■ WHAT THIS TASK INVOLVES
Transcribe every line of text in the listing below word for word, leaving out the pictures.

━━ GIVEN DATA ━━

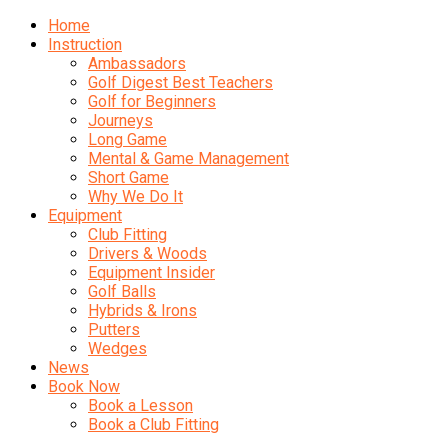
Home
Instruction
Ambassadors
Golf Digest Best Teachers
Golf for Beginners
Journeys
Long Game
Mental & Game Management
Short Game
Why We Do It
Equipment
Club Fitting
Drivers & Woods
Equipment Insider
Golf Balls
Hybrids & Irons
Putters
Wedges
News
Book Now
Book a Lesson
Book a Club Fitting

━━━

■ ANSWER
Home
Instruction
Ambassadors
Golf Digest Best Teachers
Golf for Beginners
Journeys
Long Game
Mental & Game Management
Short Game
Why We Do It
Equipment
Club Fitting
Drivers & Woods
Equipment Insider
Golf Balls
Hybrids & Irons
Putters
Wedges
News
Book Now
Book a Lesson
Book a Club Fitting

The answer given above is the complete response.